* Task description
Search the records for the string "bahwa". Copy each line where it occurs.

(Records from a collection)
• • • •

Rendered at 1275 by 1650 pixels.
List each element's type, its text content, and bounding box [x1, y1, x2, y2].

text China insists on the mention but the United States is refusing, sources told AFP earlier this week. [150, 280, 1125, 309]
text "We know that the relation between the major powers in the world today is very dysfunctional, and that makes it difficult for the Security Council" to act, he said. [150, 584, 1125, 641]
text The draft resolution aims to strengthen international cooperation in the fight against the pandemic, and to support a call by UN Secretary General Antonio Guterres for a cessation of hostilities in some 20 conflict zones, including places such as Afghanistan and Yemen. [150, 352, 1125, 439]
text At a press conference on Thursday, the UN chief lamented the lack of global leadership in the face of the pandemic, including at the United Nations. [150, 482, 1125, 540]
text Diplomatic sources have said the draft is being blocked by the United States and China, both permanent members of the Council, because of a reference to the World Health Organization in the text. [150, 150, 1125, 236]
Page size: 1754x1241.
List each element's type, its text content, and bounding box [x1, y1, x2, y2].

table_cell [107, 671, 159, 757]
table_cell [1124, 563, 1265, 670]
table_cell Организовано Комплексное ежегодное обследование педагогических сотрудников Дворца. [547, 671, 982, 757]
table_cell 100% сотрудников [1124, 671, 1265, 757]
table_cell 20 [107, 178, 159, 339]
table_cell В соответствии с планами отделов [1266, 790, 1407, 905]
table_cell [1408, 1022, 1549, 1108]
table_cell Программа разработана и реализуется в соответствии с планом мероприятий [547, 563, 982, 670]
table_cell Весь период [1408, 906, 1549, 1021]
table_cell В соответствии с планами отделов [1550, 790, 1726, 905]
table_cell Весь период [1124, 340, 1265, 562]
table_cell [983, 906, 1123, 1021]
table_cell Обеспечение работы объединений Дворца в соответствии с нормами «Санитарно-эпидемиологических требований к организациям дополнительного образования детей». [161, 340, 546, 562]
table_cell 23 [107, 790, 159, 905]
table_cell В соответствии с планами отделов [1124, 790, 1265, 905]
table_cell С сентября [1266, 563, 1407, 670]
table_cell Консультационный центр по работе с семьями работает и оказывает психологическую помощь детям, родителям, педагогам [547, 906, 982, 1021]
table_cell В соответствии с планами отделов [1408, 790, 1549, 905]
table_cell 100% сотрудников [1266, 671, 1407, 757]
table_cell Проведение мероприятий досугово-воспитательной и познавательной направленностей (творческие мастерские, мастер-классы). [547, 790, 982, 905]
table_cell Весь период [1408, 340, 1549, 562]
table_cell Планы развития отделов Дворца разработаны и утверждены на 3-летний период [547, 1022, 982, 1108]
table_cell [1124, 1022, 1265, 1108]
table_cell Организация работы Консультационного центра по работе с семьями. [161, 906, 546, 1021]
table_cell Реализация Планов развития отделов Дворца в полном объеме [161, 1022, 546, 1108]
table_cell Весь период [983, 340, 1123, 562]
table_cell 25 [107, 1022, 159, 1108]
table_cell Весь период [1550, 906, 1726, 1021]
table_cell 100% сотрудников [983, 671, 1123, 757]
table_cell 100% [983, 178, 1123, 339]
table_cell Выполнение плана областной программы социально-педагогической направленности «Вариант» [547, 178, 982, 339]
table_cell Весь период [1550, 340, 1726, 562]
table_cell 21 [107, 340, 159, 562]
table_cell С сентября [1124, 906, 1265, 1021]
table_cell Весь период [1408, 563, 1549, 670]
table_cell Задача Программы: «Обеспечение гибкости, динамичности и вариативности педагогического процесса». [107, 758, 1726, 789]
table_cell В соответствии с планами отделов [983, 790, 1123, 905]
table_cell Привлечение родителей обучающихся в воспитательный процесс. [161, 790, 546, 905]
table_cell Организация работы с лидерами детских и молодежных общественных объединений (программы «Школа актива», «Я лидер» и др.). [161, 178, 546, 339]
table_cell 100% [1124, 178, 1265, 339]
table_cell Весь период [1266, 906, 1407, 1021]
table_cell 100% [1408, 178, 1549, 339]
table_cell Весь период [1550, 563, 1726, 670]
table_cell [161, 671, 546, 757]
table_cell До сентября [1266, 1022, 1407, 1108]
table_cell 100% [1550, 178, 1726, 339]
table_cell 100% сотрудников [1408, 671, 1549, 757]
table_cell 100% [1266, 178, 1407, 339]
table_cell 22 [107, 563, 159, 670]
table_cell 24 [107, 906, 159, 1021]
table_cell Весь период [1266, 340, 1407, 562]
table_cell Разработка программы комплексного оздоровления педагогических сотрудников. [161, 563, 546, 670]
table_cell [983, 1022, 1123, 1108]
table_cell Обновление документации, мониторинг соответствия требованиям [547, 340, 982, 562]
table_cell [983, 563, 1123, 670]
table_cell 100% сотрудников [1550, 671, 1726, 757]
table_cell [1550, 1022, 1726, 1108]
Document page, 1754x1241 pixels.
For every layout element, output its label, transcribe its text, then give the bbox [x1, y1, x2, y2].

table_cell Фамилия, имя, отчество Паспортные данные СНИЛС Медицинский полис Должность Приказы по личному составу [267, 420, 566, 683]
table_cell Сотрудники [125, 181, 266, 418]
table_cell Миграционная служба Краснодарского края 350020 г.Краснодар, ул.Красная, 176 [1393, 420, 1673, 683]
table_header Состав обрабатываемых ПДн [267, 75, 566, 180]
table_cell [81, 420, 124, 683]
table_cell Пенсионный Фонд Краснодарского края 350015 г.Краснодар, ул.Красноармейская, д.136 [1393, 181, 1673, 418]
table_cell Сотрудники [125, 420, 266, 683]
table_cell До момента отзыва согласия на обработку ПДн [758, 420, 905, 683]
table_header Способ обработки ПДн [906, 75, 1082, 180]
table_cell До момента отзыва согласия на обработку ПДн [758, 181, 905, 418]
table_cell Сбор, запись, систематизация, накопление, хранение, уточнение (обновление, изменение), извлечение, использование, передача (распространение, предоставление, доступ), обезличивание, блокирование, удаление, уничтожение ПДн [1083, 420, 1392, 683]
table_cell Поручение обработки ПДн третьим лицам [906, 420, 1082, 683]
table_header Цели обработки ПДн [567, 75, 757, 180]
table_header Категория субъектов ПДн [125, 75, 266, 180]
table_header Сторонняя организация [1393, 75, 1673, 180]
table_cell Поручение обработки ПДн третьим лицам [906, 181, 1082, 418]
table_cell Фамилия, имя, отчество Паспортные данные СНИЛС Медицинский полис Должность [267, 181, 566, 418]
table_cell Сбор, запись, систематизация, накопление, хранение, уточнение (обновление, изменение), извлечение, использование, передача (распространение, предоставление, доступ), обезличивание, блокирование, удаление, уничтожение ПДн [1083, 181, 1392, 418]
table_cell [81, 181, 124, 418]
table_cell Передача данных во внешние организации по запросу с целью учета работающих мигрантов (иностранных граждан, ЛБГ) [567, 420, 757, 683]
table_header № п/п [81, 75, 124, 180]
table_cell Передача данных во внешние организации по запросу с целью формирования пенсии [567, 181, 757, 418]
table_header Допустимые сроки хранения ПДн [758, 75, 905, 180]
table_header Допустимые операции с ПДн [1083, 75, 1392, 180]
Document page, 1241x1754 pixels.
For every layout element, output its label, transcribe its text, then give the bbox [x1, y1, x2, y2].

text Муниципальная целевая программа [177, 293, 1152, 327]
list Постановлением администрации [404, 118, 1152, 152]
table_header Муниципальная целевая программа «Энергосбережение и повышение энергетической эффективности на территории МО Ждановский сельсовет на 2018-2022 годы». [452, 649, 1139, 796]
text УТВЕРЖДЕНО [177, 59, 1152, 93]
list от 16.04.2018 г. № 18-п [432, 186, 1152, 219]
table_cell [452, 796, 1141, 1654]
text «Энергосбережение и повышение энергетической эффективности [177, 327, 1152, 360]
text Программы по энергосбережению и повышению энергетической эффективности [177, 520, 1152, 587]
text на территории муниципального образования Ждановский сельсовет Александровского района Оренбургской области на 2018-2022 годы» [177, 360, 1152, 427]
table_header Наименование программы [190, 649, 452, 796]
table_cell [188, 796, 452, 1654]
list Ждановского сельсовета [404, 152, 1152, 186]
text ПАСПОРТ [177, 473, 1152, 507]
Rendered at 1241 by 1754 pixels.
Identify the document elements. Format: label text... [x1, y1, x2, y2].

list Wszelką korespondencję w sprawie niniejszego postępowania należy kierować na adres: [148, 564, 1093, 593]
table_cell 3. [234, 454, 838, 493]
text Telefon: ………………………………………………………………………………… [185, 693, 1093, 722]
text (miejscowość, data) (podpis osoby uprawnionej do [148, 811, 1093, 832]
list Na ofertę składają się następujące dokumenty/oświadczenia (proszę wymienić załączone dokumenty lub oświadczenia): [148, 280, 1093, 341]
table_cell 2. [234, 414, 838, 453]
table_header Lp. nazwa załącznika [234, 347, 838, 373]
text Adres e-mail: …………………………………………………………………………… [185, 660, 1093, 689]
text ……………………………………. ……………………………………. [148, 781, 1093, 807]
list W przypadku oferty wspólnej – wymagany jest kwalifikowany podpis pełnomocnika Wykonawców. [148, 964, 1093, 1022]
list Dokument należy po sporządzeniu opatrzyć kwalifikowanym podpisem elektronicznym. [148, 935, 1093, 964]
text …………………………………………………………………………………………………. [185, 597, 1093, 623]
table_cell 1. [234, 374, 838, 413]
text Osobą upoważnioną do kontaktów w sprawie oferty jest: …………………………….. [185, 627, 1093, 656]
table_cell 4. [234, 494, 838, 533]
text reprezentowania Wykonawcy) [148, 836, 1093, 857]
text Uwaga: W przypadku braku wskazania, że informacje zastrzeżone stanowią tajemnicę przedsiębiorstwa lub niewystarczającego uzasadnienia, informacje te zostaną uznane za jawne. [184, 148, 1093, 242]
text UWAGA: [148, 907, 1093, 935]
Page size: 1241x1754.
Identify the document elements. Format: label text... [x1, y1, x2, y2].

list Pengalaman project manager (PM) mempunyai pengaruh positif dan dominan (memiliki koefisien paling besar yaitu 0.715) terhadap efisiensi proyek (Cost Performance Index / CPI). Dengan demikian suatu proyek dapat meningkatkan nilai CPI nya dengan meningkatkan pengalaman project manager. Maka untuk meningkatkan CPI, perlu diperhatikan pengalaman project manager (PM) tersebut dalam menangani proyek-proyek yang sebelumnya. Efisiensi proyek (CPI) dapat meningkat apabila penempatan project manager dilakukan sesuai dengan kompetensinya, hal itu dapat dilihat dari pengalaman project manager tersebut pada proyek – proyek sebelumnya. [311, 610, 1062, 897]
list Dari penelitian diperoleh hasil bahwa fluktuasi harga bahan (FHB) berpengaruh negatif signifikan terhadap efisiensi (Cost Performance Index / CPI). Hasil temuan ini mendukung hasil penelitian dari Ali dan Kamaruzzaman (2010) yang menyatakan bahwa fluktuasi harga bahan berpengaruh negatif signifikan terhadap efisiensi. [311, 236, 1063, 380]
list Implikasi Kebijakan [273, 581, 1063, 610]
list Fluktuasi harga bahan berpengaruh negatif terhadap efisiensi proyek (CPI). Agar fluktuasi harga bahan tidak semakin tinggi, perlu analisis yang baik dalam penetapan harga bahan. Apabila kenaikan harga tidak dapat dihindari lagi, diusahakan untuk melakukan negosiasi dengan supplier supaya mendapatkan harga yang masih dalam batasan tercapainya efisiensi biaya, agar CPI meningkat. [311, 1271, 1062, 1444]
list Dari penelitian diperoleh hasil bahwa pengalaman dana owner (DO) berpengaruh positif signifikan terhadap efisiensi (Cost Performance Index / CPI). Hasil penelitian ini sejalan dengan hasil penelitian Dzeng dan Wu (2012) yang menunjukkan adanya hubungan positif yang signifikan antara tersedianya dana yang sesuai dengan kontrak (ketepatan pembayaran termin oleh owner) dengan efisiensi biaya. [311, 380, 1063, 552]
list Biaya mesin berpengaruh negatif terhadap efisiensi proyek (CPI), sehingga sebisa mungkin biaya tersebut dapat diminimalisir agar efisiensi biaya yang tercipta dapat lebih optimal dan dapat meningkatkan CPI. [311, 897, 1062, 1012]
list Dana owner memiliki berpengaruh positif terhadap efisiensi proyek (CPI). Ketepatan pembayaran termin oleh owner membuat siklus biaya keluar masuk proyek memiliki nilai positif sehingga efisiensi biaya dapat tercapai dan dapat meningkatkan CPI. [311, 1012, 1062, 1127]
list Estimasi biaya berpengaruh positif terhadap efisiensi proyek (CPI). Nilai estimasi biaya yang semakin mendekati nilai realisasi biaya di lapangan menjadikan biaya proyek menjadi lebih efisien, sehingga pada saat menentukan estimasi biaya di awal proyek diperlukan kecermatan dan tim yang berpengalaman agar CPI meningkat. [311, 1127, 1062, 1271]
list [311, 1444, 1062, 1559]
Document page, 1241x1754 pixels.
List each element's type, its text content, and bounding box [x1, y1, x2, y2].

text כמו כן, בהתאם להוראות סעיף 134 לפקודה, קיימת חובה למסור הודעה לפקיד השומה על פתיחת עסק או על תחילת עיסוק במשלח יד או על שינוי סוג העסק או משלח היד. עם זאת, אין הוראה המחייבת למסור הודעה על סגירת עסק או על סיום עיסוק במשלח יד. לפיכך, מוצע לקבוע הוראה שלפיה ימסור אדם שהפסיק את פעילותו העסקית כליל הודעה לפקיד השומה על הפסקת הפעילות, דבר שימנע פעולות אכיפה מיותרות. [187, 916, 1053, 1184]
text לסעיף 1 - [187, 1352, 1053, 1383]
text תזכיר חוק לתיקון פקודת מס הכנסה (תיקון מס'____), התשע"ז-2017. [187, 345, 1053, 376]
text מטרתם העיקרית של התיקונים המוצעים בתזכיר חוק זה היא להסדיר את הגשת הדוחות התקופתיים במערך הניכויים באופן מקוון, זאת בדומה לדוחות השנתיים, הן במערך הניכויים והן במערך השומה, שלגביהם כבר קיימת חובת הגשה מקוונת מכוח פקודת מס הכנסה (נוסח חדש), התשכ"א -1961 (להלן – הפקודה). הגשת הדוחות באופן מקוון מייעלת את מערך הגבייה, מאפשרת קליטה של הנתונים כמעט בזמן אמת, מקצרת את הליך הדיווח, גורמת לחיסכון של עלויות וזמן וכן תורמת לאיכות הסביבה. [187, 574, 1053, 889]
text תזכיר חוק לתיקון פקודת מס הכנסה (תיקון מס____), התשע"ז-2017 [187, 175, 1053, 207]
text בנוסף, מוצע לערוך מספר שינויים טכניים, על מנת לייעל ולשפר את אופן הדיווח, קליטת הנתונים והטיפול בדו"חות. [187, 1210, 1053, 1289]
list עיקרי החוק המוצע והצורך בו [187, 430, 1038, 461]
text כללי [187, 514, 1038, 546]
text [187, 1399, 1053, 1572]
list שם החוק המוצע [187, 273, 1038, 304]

• • • •

* Exercise response
list Dari penelitian diperoleh hasil bahwa fluktuasi harga bahan (FHB) berpengaruh negatif signifikan terhadap efisiensi (Cost Performance Index / CPI). Hasil temuan ini mendukung hasil penelitian dari Ali dan Kamaruzzaman (2010) yang menyatakan bahwa fluktuasi harga bahan berpengaruh negatif signifikan terhadap efisiensi. [311, 236, 1063, 380]
list Dari penelitian diperoleh hasil bahwa pengalaman dana owner (DO) berpengaruh positif signifikan terhadap efisiensi (Cost Performance Index / CPI). Hasil penelitian ini sejalan dengan hasil penelitian Dzeng dan Wu (2012) yang menunjukkan adanya hubungan positif yang signifikan antara tersedianya dana yang sesuai dengan kontrak (ketepatan pembayaran termin oleh owner) dengan efisiensi biaya. [311, 380, 1063, 552]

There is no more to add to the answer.